Premiado filme polonês é denso e entrega tudo que promete em uma experiência que homenageia os clássicos do cinema
Texto por Leonardo Andreiko
Foto: Califórnia Filmes/Divulgação
Guerra Fria (Zimna Wojna, Polônia/Reino Unido/França, 2018 – Califórnia Filmes), do polonês Pawel Pawlikowski (Ida, vencedor do Oscar), vem angariando premiações desde sua estreia, no ano passado. Em Cannes, a história de Wiktor (Tomasz Kot) e Zula (Joanna Kulig) levou o Prêmio Especial do Júri por sua fotografia e premiou Pawlikowski como diretor.
A imersão à trama inicia antes mesmo da história ser contada. Filmado em película em preto e branco em razão de aspecto 4:3, tal como os filmes da época que retrata (de 1949 a meados da década de 1960), Guerra Fria apresenta um estilo cinematográfico fortemente autoral, abusando de planos com espaço negativo e homenagens a cineastas da época, como quadros que lembram Tarkovski.
A narrativa revolve em torno do problemático casal interpretado por Kulig e Kot. Ela, uma cantora camponesa com um passado sombrio. Ele, um compositor viajando pelo interior polonês para montar uma companhia de música e dança folclóricas. Em suas idas e vindas pela fronteira Ocidente-Oriente (ou seja, capitalismo-comunismo), a trama orbita entre a rigidez da cultura eslava aliada ao advento do stalinismo na região e a boemia francesa por meio de inteligentes narrativas musicais, atrelando as letras e ritmos aos sentimentos dos personagens. Um bom exemplo é a utilização da tradicional “Dwa Serduszka”, cantiga sobre uma garota proibida de amar um rapaz. Outro método utilizado por Pawlikowski é seus quadros impecáveis e inerentemente narrativos, que nos contam subjetivamente tudo que é suprimido do diálogo da trama. Assim, o diretor constrói momentos de paixão e tensão no relacionamento com naturalidade.
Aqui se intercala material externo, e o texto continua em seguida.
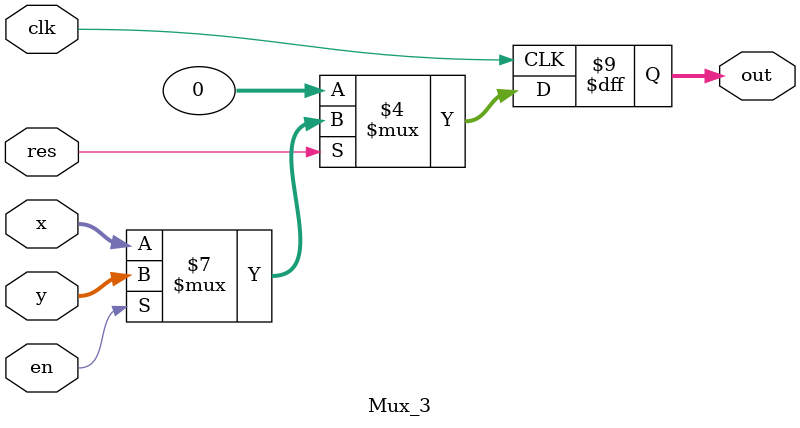
<source format=v>
`timescale 1ns / 1ps


module Mux_3 (clk, res, x, y, en, out);
    input clk, res, en;
    input [31:0] x, y;
    output reg [31:0] out;
    
    always @(posedge clk) begin
      begin
      if(en)
        out = y;
      else
        out = x;
      end
      begin
      if(!res)
        out = 0;
      end
    end
endmodule

</source>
Ainda que nomeado a partir de um dos eventos políticos definidores do Século 20, Guerra Fria não escancara um viés ideológico em sua trama, valendo-se da polarização europeia para transmitir a separação entre o casal, mas retrata secamente o contraste entre boemia e rigidez. Grande parte das separações do casal é forçada pelo momento político e, em especial, pelos agentes soviéticos. Mesmo assim, seu tema central é o amor (e suas consequências) entre os personagens principais.
A montagem inteligente – e tão homenageadora quanto a direção – de Jarosław Kamiński eleva o tom do filme. Separa muito bem seus atos, separados naturalmente pela passagem dos anos, alternando o ritmo sem perder o tom de reverência às obras pré-Nouvelle Vague. Vale lembrar aqui que a Nouvelle Vague foi um dos mais importantes movimentos cinematográficos, do qual participaram nomes como Jean-Luc Godard, Agnes Varda e François Trouffaut. Antes do movimento, o tempo cinematográfico era tratado de forma diferente a que vemos atualmente, bem como a montagem das obras
Como é possível perceber, a densidade do filme e suas características clássicas, por assim dizer, acabam por torná-lo uma obra de nicho, intragável para certo público, que o acusaria de ser “pretensioso”. Devo discordar de antemão, pois vejo com bons olhos a reverência à História do cinema de Pawlikowski, que não perde sua autonomia narrativa e entrega uma rica e densa história de amor, permeada pela Guerra Fria e, por que não, uma Guerra Fria em si mesma.